Your hubby's suggestions seem logical, for a much older child or as guidelines for you both to kinda keep you on track. Some seem a bit unrealistic at this age. I don't understand why Andrew much awake at 7am and have a structured day, other than 3 meals daily and nutritious snacks. I just feel that little ones should be allowed to be...children. A child's job is to play ... with perhaps a few structured activities.

Aside from having to awake for school or an appointment, it always worked better for me to let the child awake naturally & let them fall asleep when they are tired, not when I thought they should go to sleep. This saved LOTS of aggravation.

Yes, definitely nutritous meals (of you giving him 2 choices, not what would you like for b/f or lunch,etc) filled in with continuous snacks of veggies/fruits. The coke should be left for birthdays & special occasions as there is nothing in it that is good for him. Perhaps a small glass of his favorite juice combined with seltzer as a treat instead..

As much as everyone WANTS their children in bed by 7 and not out of bed, I don't think this happens as much as everyone makes you think. I also don't think it's realistic that a 3 year old will stay in bed with a book as stated, especially EVERY night and for the ENTIRE night - sometimes if you're lucky.

You have a family of 3 and possibly more. It is better to live as a family and not as two people with "children." There will be time for you and your hubby in the evening. Your child will go to be IF you stop trying to put & keep him there. Honest!

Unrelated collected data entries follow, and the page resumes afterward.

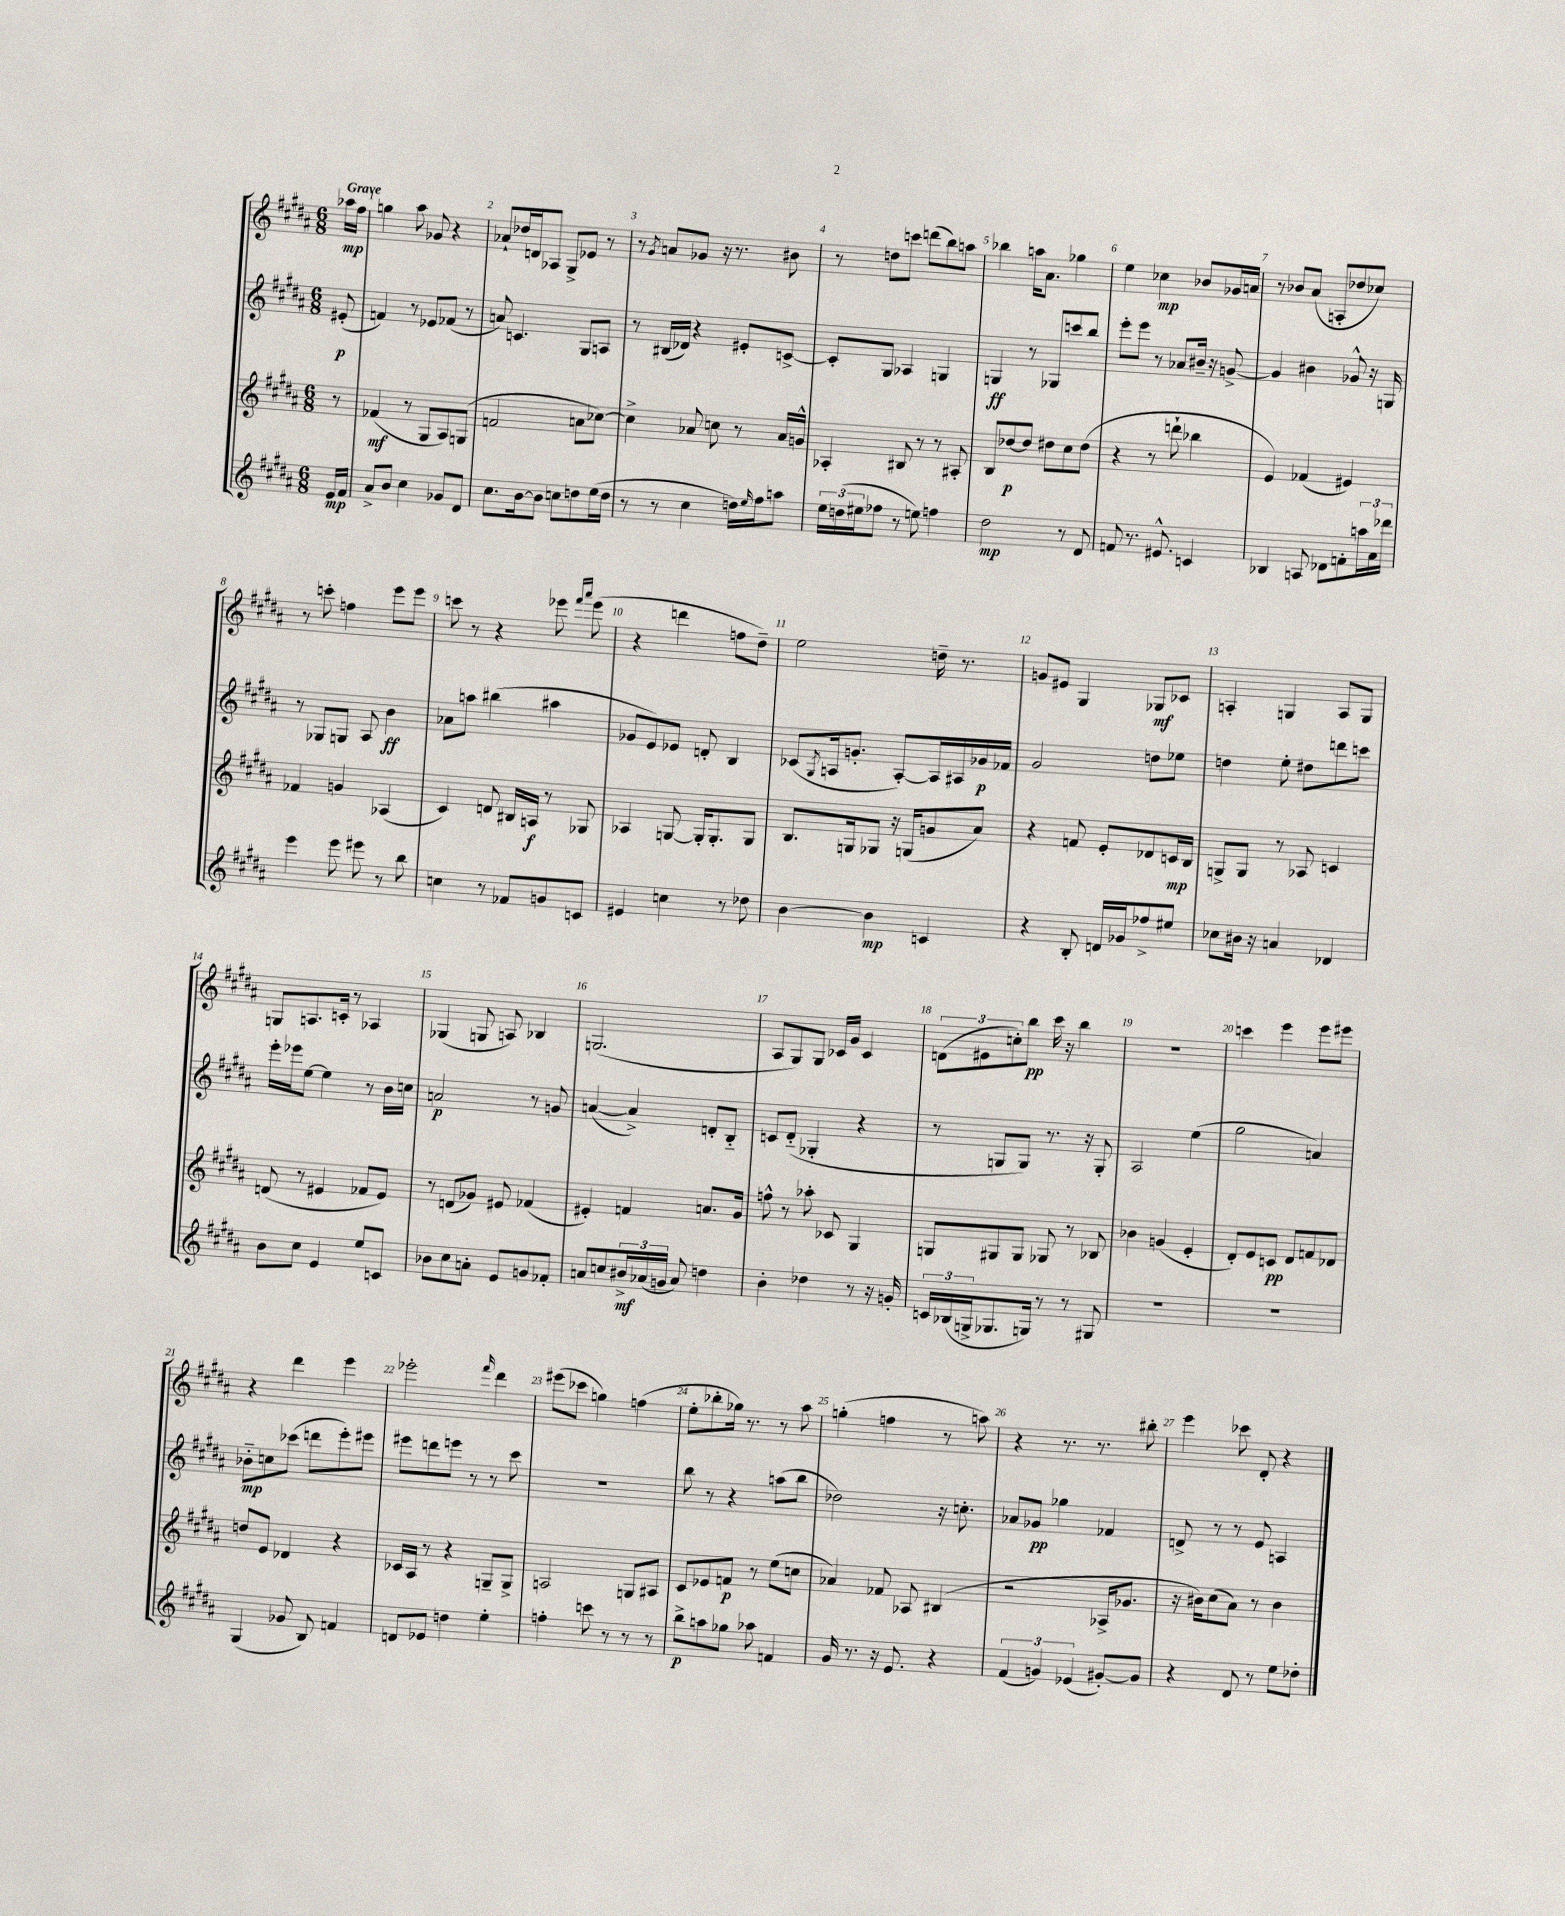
<<
\new StaffGroup <<
\new Staff = "s0" {
    \clef treble \key b \major \numericTimeSignature \time 6/8 \partial 8 \tempo "Grave"
    aes''16\mp fis''16 |
    g''4 ais''8 ges'8 r4 |
    aes'8-! des''16 d'16 aes8 gis8-> ees'8 r8 |
    r8 \acciaccatura { gis'8 } a'8 ges'8 r16 r8. bis'8 |
    r8 d''8 c'''8 d'''8( b''8) a''8 |
    bes''4 a''16 ais'8. ges''4 |
    e''4 ces''4\mp bes'8 ges'16 a'16 |
    r8 bes'8 ais'8( a8-. des''8 ces''8) |
    r8 c'''8-. f''4 e'''8 e'''8 |
    c'''8 r8 r4 ees'''8 \grace { fis'''16 ais'''16 } ees'''8( |
    r4 d'''4 f''8 dis''8--) |
    e''2 d''16-- r8. |
    g'8 eis'8 gis4 ges8\mf ces'8 |
    a4-. g4 a8 g8 |
    g8 a8. c'16-. r8 aes4 |
    ges4( g8 a8) bes4 |
    g2.( |
    ais8 gis8) gis8 ces'16 gis'16 ces'4 |
    \tuplet 3/2 { d'8( eis'8 c''8-.) } b''8\pp cis'''16 r16 b''4 |
    R2. |
    c'''4 e'''4 e'''8 eis'''8 |
    r4 dis'''4 e'''4 |
    ees'''2-. \grace { fis'''16 } dis'''4 |
    eis'''8( ces'''8 g''4) f''4( |
    e''8-. bes''8-. ges''16) r8. r8 ais''8 |
    g''4-.( f''4 r8 a''8) |
    r4 r8. r8. bis''8-. |
    e'''4 ces'''8 dis'8-. r4 \bar "|." |
}
\new Staff = "s1" {
    \clef treble \key b \major \numericTimeSignature \time 6/8 \partial 8
    eis'8-.\p( |
    f'4) r8 ees'8 fes'8( r8 |
    a'8) c'4. gis8 a8 |
    r8 bis16( des'16) r4 eis'8-. c'8~-> |
    c'8-. gis8 aes4 g4 |
    g4\ff r8 ges8 c'''8 b''8 |
    e'''8-. e'''8 r8 aes'8 bis'16-- r16 g'8~-> |
    g'4 bis'4 ges'8-^ r16 g16 |
    r8 ges8 g8 ais8 b'4\ff |
    aes'8 a''8 bis''4( ais''4 |
    ges'8 e'8) ees'8 d'8-. b4 |
    ces'8( \acciaccatura { gis8 } a16 g'8.-. a8~-.) a16 ais16 ges'16\p fes'16 |
    gis'2 d''8 ees''8 |
    d''4 e''8-. dis''8 d'''8 c'''8 |
    e'''16-. ees'''16 e''8~ e''4 r8 b'16 c''16 |
    a'2\p r8 g'8 |
    a'4~( a'4->) d'8-. b8-_ |
    c'8 dis'8-_( ges4-. r4 |
    r8 g8 g8) r8. r16 g8-. |
    ais2 e''4( |
    gis''2 a'4) |
    bes'8-_\mp c''8 ces'''8( d'''8 e'''8-.) eis'''8 |
    eis'''8 d'''8 e'''8 r8 r8 cis'''8 |
    R2. |
    b''8 r8 r4 a''8( b''8 |
    des''2) r16 c''8.-. |
    aes'8 ges'8\pp ges''4 fes'4 |
    d'8-> r8 r8 e'8 a4 \bar "|." |
}
\new Staff = "s2" {
    \clef treble \key b \major \numericTimeSignature \time 6/8 \partial 8
    r8 |
    fes'4\mf( r8 gis8 ais8) g8( |
    f'2 a'8 ces''8~) |
    ces''4-> aes'8 c''8 r8 aes'16 g'16-^ |
    aes4-. bis8 r8 r8 ais8-. |
    b8 des''8~\p des''8 dis''8 cis''8 dis''8( |
    r4 r8 d'''8-! bes''4 |
    e'4) fes'4( eis'4) |
    fes'4 g'4 aes4( |
    cis'4) d'8 bis16 a16\f r8 ges8 |
    aes4 g8~ g16-. g8.-. g8 |
    b8. g16 ges8 r16 g16( g'8 ais'8) |
    r4 f'8 e'8-. des'8 c'16\mp b16 |
    g8-> g8 r8 aes8 c'4 |
    d'8( r8 eis'4 fes'8 eis'8) |
    r8 d'8( ges'8) eis'8 fes'4( |
    eis'4-.) f'4 a'8. gis'16 |
    f''8-^ r8 aes''8-. ces'8 gis4 |
    g8 gis8 gis8 ges8 r8 bes8 |
    bes'4 g'4( e'4-. |
    dis'8-.) e'8 c'8\pp dis'8 f'8 des'8 |
    d''8 e'8 des'4 r4 |
    ces'16 ais16 r8 r4 g8-- g8-> |
    a2 g8 ais8 |
    cis'8 ees'8 f'8\p r8 e''8( c''8 |
    aes'4) fes'8 aes8 bis4( |
    r2 aes16-> ges'8. |
    r16 bis'16) cis''8( ais'8) r8 bis'4 \bar "|." |
}
\new Staff = "s3" {
    \clef treble \key b \major \numericTimeSignature \time 6/8 \partial 8
    e'16\mp fis'16 |
    ais'8-> b'8 cis''4 ges'8 dis'8 |
    cis''8. b'16~ b'8 c''8 d''8 e''16( d''16 |
    r8 r8 cis''4 d''16) \grace { e''16 } fis''16 a''8 |
    \tuplet 3/2 { e''16 d''16( eis''16 } fes''8 r8 e''8) f''4 |
    dis''2\mp r8 dis'8 |
    f'8 r8. eis'8.-^ c'4 |
    bes4 a8 des'8 f'8-. \tuplet 3/2 { a''16 ais'16 des'''16 } |
    e'''4 e'''8 eis'''8 r8 b''8 |
    c''4 r8 fes'8 g'8 c'8 |
    eis'4 c''4 r8 des''8 |
    b'4~ b'4\mp c'4 |
    r4 b8-. d'16 ges'16 fes''8-> eis''8 |
    ces''8 bis'16 r16 a'4 des'4 |
    b'8 cis''8 e'4 e''8 c'8 |
    bes'8 cis''8 a'8-. e'8 g'8 fes'8-. |
    a'8 c''8 \tuplet 3/2 { bis'16->\mf aes'16( g'16 } aes'8) d''4 |
    b'4-. des''4 r8 r16 g'16-. |
    \tuplet 3/2 { c'16 bes16( g16-> } ges8. g16) r8 r8 gis8 |
    R2. |
    R2. |
    gis4( ges'8 b8) f'4 |
    d'8 ees'8 d''4 e''4-. |
    f''4-. c'''8 r8 r8 r8 |
    b''8->\p a''8 ges''8 aes''8 f'4 |
    gis'16 r8. r16 e'8. r4 |
    \tuplet 3/2 { fis'4( g'4) ees'4( } gis'8~-.) gis'8 |
    r4 dis'8 r8 e''8 des''8-. \bar "|." |
}
>>
>>
\layout { \context { \Score \override BarNumber.break-visibility = ##(#f #t #t) barNumberVisibility = #all-bar-numbers-visible } }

I've also gone through the acting out problems, but never just left them to vent. Pick him up, put him in the car & tell him in a lower voice than his so he can't yell so loud -- that he's going home and will not come with you again if he behaves like this & mean it. Go out another time & don't bring him & tell him why... because he behaves badly when you take him. He'll cry & want to come, but tell him he can't & if necessary, carry him back into the house & tell him again. When he has to stay with Dad or a sitter,a couple of times, he'll understand. Also, don't take him to a store when he's hungry..bring a snack...and tell him before hand that you won't be buyng any ?? whatever, so he's prepared to just shop.

All this has to be repeated and repeated. Before I had children, I trained dogs. Thought children would be easier because they could be reasoned with, etc. Ha! Did I learn. Don't think there's something wrong with you or the child because you have to constantly repeat/remind -- that's the nature of children. They need to know the rules are still the same "this time."

Sorry this is so long, but when I saw the list of "rules" I had to write. I'm a bit out of the loop as I'm now a Grandma, but also the Mom of 5 born within 7 years....They had choices, but limits. Never had a BIG problem, even with 5 teenagers in the house. Situations did occur, but were handled, I guess, well enough as they have ALL grown into fine adults who are wonderful parents!

Meredith said...

Thanks for all the mom-tested advice! I really appreciate every scrap of information. This discipline thing is tough! I appreciate the connection between food as reward and childhood obesity. We limit almost all sweets in our home out of respect to my husband, who's diabetic. Still, better not to set the pattern of sweet rewards too early. Many thanks!